RANDOM THOUGHTS #191

Steve Cole debunks 10 more popular myths.
      

1. Myth: Columbus believed the world was round when everybody else believed it was flat.
 

Truth: Everybody knew the world was round; the argument was about just how big it was (and how far away China was if you went west instead of east). Turns out, Columbus was the one who was wrong, and the diameter that the Greeks calculated in 300BC was right after all.
   

2. Myth: The nuclear bombing of Hiroshima was the most devastating single attack of World War 2.
 

Truth: The bomb that hit Hiroshima killed (by the most realistic estimate) 79,000 people. The one that hit Nagasaki killed far fewer. In contrast, the biggest fire-bombing raid on Tokyo killed over 100,000 and the three-day fire-bombing assault on Dresden killed 135,000. While not a "bombing raid," the Japanese "Rape of Nanking" is known to have killed at least 150,000 and perhaps as many as 300,000 people.
      

3. Myth: Hitler's wonder weapons would have won World War 2.
 

Truth: The V1 and V2 were able to hit European cities that German bombers could no longer fight their way through to, but this was not enough to have won the war. There was no one reason for the German defeat; they did a lot of things wrong and were outnumbered to start with.
        

4. Myth: Senator Joe McCarthy never found a communist spy inside the US government during the infamous witch hunts.
 

Truth: He actually found quite a few (over 50). This was proven by the Venona transcripts which became available after the fall of the USSR. But then, he didn't find them, he just reported that the government already knew where they were and didn't take steps to get rid of them.
      

5. Myth: Thousands of Iraqis were killed on The Highway of Death during Gulf War I (also known as the Kuwait War).
 

Truth: Fewer than 20 Iraqis were killed there, almost all of whom got on TV (posthumously) from multiple angles. When the aircraft attacked, the Iraqis parked, got out of their trucks, and ran for the ditches at the side of the road.
     

6. Myth: Nuclear winter could plunge the world into decades of sub-zero temperatures.
   

Truth: The study that proposed nuclear winter left a few things out of their calculations (oceans, rain, the rotation of the Earth, and sunlight, among others). Several well-documented volcanic explosions had exceeded the "Sagan threshhold" for atmospheric dust without causing extinction (although mega-volcanoes, which are about ten thousand Sagan threshholds really messed things up a few times).
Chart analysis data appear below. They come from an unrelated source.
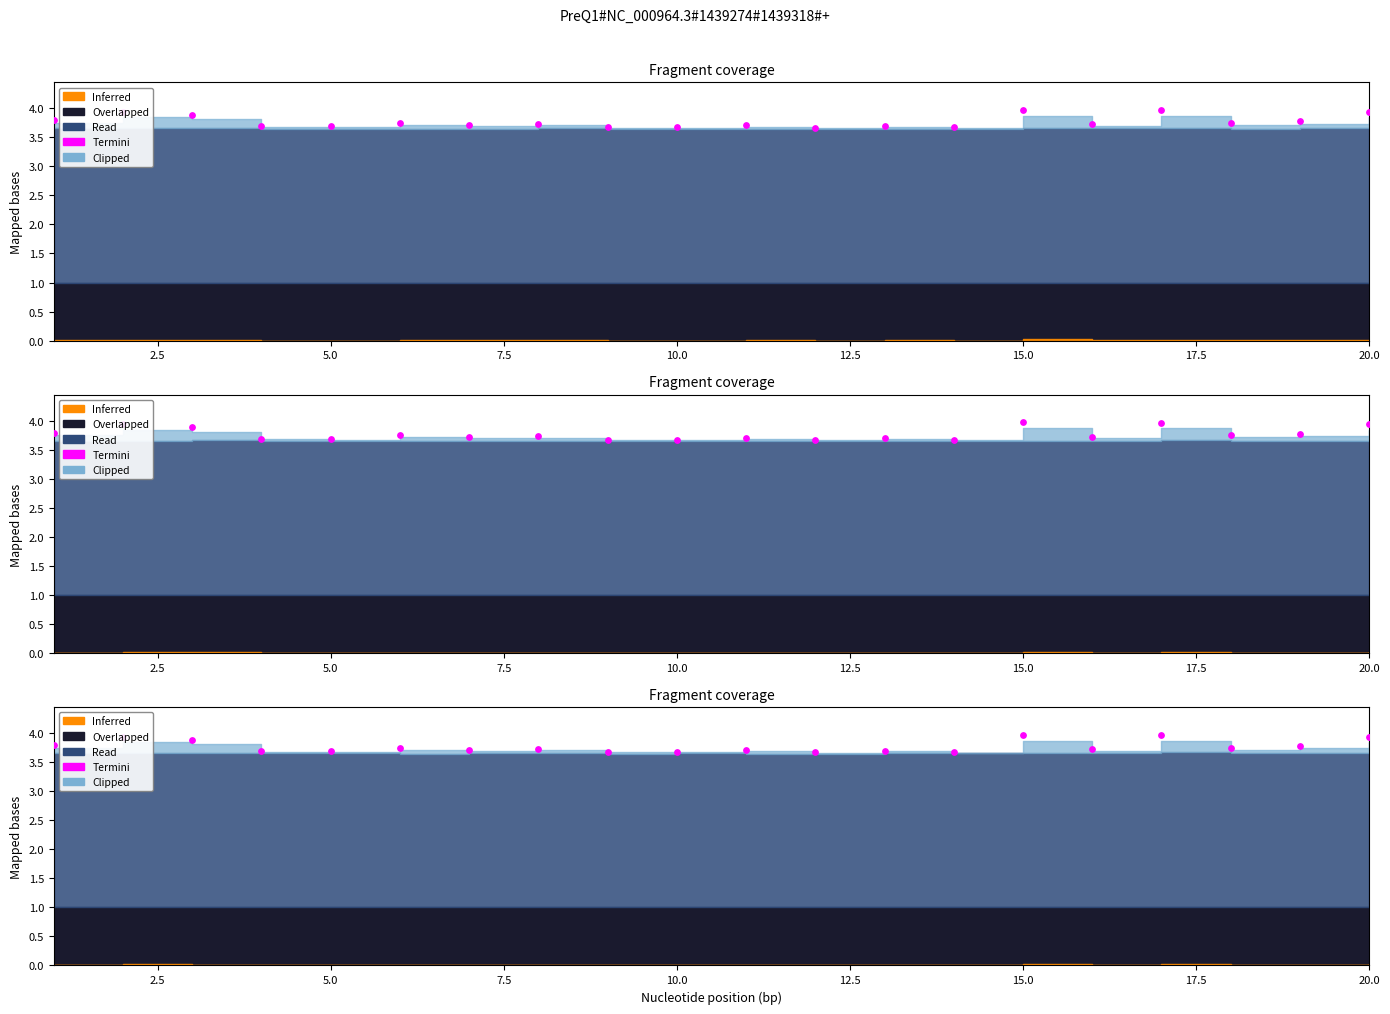

What is the change in value from 2.5 to 7.5?

-0.2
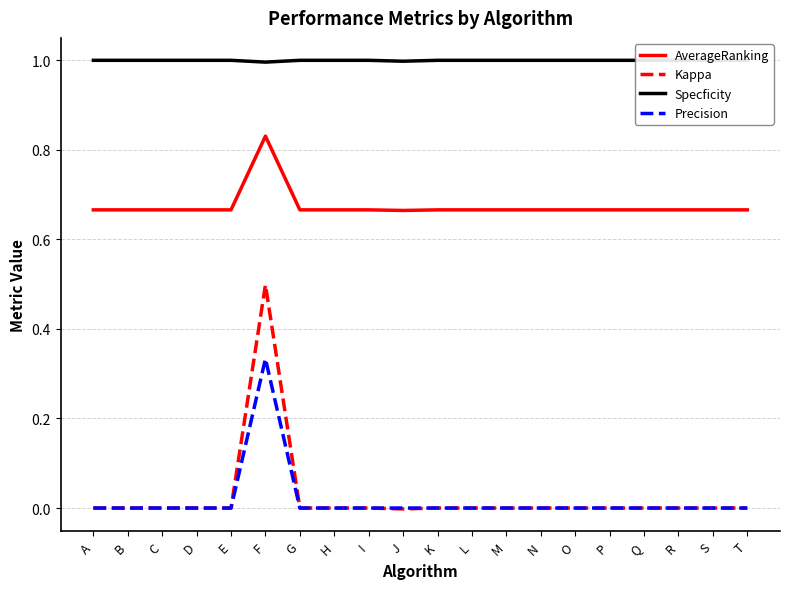

What is the lowest value of the Specficity series?

1.0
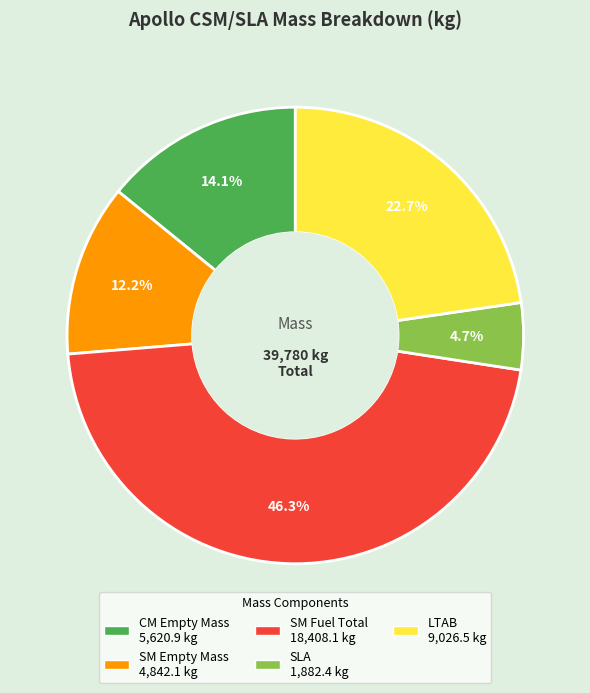

How many segments does this pie chart have?

5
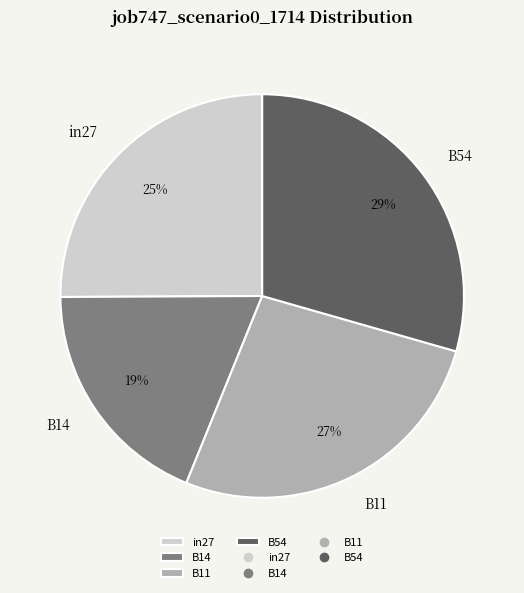

Which category has the smallest portion of the pie?

B14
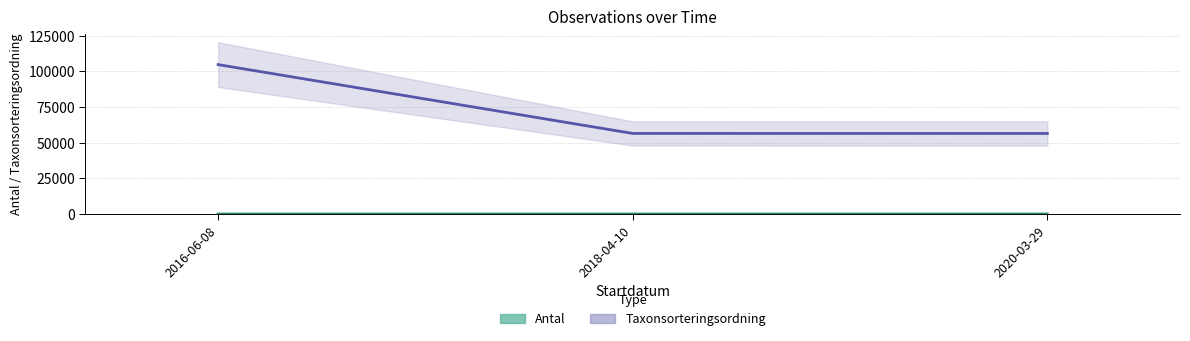

Is it true that Antal equals 1 at 2018-04-10?

False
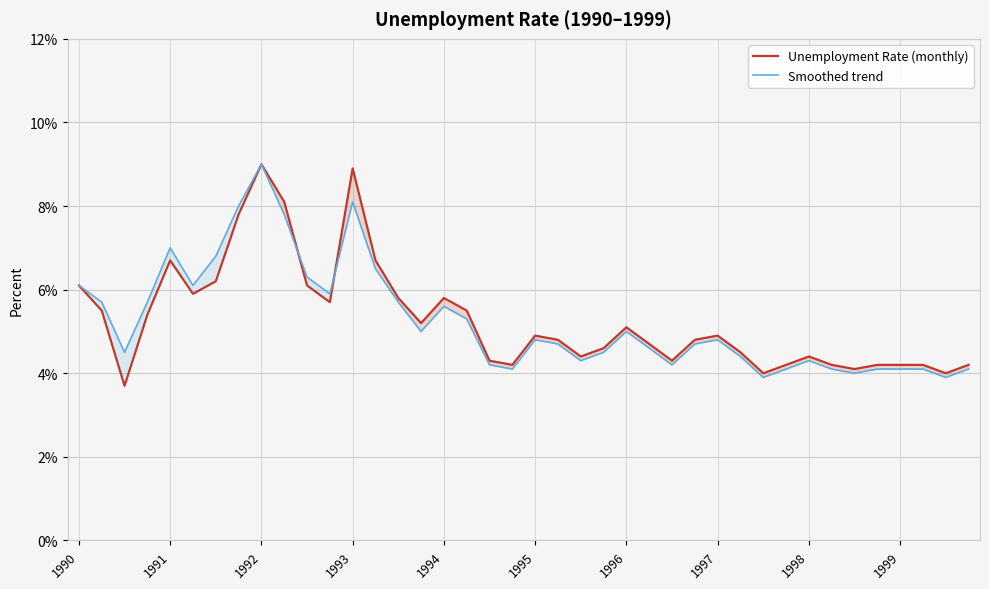

How many series are shown in this chart?

2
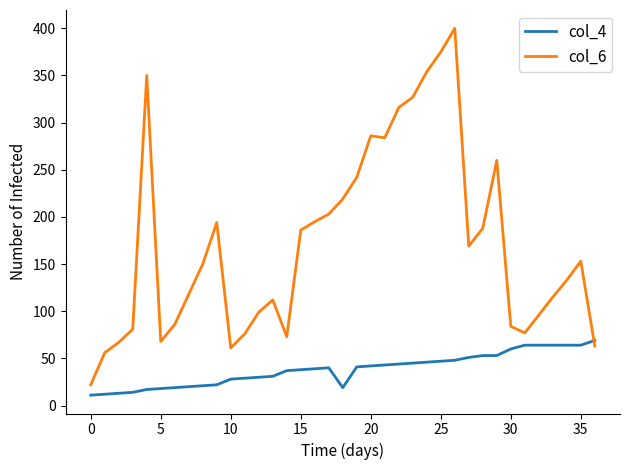

How many categories are shown in the chart?

37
A study by the US National Academy of Sciences found that the real effects were a 10-degree temperature drop, that was only in the center of each continent, which would last for only two years. The same study noted many other effects which would have made post-nuclear life extremely difficult and miserable.
   

7. Myth: Helicopters were invincible in the Vietnam War.
 

Truth: Helicopters proved seriously vulnerable to ground fire and it was often impossible to use them in the hottest battles. They could, however, move troops around quickly just outside of hot battle zones.
 

8. Myth: US guards at Guantanamo flushed a Koran down the toilet.
 

Truth: The Koran was flushed by a Muslim inmate who had used it to record information of intelligence value which he did not want US guards to get.

    

9. Myth: The Nazis and Japanese nearly invented a nuclear bomb.
 

Truth: The Nazis abandoned their nuclear bomb project, believing it impossible to sustain nuclear fission. The Japanese were working on a bomb and may have been within a few months of success.
 

10. Myth: Sarah Palin said: "I can see Russia from my house," thereby proving she was an idiot.
 

Truth: She said no such thing. The line was uttered by an actress playing Sarah Palin on Saturday Night Live and trying to make her look like an idiot.